Sunday, July 31, 2016

Accenting Commonalities

A while ago my children had an audition for a voice over for an Irish child in a cartoon. (Yes, they go for auditions now. Well we do live in the theater district so why not?) Neither of them got the part. They don't sound Irish enough. Apparently living here for four years has given them mid-Atlantic accents. They no longer sound Irish but they don't sound American either. They sound the same as they always did to me but of course, I hear them speak everyday. It was only when we were recording the samples that I noticed a hardening of the soft Irish 't' and a definite pronunciation of the fricative 'th' that used to be pronounced as a stop. Slowly but surely, words like 'awesome' and 'vacation' have crept into their vocabulary and words like 'buggy' and 'jumper' have been lost. A British tourist asked me was I in a queue one day and my youngest asked me what she meant. Obviously confused, I could practically see the cogs of his mind trying to figure out how to contort his body into the letter of the same name. We don't queue anymore, we're New Yorkers, if we deign to, we wait on line.

Watching them navigate the American school system can be interesting.  Particularly in NYC, there is a great push towards cultural inclusion. They came home one day informing me they were to wear their national dress and bring an item of traditional Irish food for International Day. I toyed with the ideas of providing them with tweed flat caps or perhaps even Celtic robes but they ultimately decided on a couple of Irish rugby shirts. I also made a Shepherd's Pie which I suspect is British traditional but I wasn't stretching to a whole salmon and at least it features potatoes.
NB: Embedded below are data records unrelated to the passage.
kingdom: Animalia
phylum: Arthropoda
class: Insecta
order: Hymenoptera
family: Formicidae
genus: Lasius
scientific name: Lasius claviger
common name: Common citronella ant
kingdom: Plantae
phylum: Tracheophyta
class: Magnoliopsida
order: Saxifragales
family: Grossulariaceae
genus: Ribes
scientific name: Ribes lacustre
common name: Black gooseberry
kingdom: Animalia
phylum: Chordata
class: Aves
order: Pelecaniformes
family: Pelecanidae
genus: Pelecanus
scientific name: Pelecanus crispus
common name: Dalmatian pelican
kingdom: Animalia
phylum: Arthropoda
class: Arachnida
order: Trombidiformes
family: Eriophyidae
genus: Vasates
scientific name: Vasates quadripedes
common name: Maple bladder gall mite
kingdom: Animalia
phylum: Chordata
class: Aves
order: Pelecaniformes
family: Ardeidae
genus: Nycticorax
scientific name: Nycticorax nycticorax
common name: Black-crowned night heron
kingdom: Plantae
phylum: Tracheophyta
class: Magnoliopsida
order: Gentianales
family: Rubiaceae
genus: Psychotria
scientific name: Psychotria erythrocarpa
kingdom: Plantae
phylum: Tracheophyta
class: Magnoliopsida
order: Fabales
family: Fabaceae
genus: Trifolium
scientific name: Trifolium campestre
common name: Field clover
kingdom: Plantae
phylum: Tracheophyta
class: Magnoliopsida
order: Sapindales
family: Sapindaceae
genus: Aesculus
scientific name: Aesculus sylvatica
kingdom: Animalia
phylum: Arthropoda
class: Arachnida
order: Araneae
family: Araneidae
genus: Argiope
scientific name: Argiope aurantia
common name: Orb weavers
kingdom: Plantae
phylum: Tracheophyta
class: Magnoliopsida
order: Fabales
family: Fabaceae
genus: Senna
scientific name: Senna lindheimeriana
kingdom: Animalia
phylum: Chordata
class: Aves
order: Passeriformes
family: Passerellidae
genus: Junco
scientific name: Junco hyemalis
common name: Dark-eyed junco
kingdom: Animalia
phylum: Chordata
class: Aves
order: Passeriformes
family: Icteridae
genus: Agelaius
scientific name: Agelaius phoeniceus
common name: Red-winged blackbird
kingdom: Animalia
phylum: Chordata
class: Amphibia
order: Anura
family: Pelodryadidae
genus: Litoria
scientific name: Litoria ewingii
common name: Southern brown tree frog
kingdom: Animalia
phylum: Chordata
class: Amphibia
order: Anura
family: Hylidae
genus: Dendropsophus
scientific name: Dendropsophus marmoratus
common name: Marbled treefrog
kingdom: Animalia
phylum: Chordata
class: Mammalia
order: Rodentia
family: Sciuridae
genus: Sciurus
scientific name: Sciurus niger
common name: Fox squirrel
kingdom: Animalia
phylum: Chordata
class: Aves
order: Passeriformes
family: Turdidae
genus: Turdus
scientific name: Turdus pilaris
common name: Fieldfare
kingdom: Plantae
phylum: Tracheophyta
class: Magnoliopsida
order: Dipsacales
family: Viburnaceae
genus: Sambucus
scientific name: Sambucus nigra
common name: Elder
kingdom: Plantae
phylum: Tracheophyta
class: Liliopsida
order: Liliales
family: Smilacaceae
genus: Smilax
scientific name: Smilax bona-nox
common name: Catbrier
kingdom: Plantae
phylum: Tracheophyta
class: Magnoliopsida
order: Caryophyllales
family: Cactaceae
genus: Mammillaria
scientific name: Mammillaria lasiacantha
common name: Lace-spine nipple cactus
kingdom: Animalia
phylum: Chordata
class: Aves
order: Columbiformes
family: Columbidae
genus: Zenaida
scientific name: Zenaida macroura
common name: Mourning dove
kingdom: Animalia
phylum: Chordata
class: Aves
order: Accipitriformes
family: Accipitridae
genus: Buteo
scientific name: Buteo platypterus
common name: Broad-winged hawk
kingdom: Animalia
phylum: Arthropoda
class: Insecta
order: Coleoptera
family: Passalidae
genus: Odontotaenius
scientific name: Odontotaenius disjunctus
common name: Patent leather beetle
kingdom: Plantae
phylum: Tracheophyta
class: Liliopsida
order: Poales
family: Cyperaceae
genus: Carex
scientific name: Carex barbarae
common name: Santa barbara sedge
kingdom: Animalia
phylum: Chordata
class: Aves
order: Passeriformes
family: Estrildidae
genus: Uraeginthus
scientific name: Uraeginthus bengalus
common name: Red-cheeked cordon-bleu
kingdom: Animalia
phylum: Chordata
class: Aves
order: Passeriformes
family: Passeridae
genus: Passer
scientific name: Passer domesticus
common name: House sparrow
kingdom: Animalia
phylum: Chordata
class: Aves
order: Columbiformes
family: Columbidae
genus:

The kids do pretty well academically here. Math is no problem to them and they both excel at science. The notorious Common Core English Language Arts curriculum drives me nuts though. I find that they are taught to be very formulaic in their responses to questions. As a special education teacher, I can see the benefits of a repertoire of sentence starters to students who may struggle to formulate their own answers but I think always being forced to constrict opinions into pre-written paragraph structures limits imagination and creativity. We've settled on a compromise. They answer questions for school in the prescribed format but if they are writing for any other reason, they can use the format initially if they want but then they have to go back and find ways to remove all the 'Furthermore,...'s and 'In addition,...'s that they have been taught. The eldest won a coveted scholarship to a  Film Critic Bootcamp in this manner. I also have to admit to utilizing their formulated essay technique in an unexpectedly writing-heavy extra college course I squeezed in recently at a particularly busy time in my year. To my chagrin, I got an A.
Coderdojo NYC

I can't help but wonder how different would their lives be had we stayed in Ireland. I think, at the age they're at now, not that much. We recently had a visit from friends from Ireland with boys the same age. They still have almost identical interests. Lego, origami, Minecraft and a new obsession with Pokemon Go. The post-millennial online generation (Generation i?) seem to be mostly influenced by the same bewildering handful of You Tube stars. Their reach is global and seems to surmount cultural differences. Although their appeal is mystifying to me, I find it kind of comforting that my children seem to have shared experience with their peers from all around the world. Could it be that we are actually raising the first true global citizens?